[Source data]
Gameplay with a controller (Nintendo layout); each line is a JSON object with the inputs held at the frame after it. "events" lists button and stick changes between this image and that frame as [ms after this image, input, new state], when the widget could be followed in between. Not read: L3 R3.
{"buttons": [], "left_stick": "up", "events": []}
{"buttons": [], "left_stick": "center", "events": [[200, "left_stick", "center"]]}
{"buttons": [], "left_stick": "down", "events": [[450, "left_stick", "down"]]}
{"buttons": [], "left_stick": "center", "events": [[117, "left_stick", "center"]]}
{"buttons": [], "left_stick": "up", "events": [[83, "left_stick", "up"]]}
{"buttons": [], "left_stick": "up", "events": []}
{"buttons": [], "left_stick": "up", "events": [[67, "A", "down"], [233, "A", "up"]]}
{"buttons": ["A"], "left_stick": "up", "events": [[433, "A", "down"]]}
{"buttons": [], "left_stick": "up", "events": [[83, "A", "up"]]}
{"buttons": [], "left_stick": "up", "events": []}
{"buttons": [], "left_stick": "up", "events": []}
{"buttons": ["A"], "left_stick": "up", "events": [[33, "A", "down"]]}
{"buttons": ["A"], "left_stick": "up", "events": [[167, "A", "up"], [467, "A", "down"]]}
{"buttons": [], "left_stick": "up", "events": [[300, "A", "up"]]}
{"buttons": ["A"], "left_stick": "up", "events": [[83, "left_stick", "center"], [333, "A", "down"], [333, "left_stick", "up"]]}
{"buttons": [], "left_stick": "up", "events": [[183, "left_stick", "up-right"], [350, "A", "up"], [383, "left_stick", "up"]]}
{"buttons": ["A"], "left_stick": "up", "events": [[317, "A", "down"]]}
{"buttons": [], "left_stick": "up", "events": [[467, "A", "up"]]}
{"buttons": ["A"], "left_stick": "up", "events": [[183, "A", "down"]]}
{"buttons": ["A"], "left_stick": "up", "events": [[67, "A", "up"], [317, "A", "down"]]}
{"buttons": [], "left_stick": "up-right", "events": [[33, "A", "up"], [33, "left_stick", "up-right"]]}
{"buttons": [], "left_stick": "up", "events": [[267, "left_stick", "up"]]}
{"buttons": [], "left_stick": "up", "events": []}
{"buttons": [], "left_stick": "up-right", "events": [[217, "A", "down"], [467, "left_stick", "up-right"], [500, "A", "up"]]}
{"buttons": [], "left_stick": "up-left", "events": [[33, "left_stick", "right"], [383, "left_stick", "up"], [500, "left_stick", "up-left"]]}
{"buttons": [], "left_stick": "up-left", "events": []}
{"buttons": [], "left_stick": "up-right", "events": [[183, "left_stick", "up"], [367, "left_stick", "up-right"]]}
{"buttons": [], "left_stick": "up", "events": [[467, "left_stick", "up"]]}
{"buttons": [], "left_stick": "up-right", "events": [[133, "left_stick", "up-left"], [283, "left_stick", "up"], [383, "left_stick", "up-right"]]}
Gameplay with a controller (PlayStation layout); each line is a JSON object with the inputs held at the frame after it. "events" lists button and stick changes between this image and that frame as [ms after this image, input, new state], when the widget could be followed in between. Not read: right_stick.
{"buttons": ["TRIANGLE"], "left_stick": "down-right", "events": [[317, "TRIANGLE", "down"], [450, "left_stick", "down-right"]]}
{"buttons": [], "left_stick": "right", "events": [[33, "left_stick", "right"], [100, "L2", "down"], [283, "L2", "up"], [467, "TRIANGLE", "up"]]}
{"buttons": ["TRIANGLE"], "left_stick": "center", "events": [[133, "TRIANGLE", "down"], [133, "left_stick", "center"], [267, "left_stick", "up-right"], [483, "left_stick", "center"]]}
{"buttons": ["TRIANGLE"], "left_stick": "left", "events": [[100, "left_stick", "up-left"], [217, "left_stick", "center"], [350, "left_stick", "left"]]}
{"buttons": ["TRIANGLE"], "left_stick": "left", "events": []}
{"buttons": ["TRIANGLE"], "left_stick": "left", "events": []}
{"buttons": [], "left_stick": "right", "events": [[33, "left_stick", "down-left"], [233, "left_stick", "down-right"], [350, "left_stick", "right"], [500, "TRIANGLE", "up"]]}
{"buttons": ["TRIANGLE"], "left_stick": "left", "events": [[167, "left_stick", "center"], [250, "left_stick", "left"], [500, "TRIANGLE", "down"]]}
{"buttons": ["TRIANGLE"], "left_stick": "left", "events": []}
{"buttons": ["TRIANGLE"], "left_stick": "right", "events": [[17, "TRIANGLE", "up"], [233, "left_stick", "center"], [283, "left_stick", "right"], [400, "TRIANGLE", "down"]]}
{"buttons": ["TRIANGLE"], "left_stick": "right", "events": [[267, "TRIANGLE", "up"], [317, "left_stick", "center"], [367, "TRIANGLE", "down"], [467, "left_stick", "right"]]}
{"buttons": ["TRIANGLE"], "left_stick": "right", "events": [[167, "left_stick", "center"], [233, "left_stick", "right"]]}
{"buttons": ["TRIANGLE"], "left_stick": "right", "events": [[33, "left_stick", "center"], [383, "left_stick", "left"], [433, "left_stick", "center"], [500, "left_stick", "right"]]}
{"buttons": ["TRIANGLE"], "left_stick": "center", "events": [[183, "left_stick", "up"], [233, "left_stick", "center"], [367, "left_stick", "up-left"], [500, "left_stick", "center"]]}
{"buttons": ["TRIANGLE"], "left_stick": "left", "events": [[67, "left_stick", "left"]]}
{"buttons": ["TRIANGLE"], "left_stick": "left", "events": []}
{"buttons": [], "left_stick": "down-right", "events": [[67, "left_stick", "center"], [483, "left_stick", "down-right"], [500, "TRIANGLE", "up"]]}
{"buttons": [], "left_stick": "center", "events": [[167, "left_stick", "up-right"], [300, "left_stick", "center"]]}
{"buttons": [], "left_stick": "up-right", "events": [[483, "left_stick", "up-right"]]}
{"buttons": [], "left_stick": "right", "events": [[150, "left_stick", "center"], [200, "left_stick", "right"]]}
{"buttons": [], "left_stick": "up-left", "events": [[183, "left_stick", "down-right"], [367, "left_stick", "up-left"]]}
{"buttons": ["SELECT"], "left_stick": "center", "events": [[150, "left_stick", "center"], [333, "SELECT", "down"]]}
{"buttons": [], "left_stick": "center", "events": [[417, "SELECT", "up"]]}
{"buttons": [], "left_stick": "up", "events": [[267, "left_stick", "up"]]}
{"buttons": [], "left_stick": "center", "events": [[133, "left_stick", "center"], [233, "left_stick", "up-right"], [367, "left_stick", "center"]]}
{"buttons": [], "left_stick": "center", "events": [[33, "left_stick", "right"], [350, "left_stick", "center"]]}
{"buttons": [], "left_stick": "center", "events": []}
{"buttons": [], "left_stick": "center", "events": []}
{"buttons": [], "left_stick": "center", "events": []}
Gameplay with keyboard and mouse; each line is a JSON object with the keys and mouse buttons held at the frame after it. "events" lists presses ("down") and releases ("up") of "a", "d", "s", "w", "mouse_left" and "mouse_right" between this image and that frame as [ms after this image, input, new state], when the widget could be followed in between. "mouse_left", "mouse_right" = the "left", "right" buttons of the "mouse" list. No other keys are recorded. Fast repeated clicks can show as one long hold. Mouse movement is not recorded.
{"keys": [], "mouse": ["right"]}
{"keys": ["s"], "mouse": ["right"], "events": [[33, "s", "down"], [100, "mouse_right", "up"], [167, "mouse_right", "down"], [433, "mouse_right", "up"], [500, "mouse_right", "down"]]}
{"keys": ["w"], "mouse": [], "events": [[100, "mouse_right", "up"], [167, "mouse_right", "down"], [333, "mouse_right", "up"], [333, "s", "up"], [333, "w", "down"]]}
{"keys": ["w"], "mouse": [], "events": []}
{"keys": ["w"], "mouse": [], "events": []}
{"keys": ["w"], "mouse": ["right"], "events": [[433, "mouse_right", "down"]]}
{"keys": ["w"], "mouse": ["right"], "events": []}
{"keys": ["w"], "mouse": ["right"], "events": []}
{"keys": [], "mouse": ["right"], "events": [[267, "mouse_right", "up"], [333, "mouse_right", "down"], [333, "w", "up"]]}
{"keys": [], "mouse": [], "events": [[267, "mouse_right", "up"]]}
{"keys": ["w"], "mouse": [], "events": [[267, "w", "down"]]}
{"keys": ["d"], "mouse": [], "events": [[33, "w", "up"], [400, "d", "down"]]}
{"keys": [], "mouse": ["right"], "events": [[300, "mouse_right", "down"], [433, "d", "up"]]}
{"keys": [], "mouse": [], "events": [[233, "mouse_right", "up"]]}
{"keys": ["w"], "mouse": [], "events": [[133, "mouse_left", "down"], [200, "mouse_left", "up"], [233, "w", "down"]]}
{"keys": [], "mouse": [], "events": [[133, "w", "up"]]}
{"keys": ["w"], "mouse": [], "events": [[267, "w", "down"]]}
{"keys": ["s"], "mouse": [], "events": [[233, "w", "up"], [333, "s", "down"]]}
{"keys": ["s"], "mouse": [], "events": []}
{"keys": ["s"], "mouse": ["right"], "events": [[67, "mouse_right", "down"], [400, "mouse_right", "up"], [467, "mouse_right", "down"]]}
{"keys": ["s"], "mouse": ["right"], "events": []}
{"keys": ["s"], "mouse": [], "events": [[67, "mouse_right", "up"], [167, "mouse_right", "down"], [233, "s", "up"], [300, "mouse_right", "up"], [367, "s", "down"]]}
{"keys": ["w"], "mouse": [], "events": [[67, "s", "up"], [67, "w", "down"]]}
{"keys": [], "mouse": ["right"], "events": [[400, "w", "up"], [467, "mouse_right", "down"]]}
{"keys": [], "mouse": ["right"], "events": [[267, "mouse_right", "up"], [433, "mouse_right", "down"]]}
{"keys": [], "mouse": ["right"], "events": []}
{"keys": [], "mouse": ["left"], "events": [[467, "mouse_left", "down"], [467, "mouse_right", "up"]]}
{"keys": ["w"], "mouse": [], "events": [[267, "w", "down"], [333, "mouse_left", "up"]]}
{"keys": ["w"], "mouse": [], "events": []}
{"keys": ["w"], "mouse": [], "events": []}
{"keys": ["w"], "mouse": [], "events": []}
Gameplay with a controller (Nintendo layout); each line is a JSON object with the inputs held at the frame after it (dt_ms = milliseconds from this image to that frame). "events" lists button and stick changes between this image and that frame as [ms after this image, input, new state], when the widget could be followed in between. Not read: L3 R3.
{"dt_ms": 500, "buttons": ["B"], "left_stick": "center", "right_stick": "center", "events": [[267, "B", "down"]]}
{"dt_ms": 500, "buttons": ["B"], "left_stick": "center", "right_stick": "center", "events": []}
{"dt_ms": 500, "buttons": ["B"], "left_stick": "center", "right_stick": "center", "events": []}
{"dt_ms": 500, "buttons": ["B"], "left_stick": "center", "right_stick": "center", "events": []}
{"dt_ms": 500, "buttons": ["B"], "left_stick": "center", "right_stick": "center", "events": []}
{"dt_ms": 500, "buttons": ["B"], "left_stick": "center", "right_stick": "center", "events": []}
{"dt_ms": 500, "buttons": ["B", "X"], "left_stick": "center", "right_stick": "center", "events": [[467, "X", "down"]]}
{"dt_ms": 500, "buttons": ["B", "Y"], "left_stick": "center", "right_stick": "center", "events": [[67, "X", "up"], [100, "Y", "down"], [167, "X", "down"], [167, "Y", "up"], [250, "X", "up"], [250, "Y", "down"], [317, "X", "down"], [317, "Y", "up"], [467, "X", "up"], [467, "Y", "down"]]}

→ EXERCISE REQUIREMENTS
In the records above, find each line that mentions the word "SELECT", and copy it.

→ TASK RESPONSE
{"buttons": ["SELECT"], "left_stick": "center", "events": [[150, "left_stick", "center"], [333, "SELECT", "down"]]}
{"buttons": [], "left_stick": "center", "events": [[417, "SELECT", "up"]]}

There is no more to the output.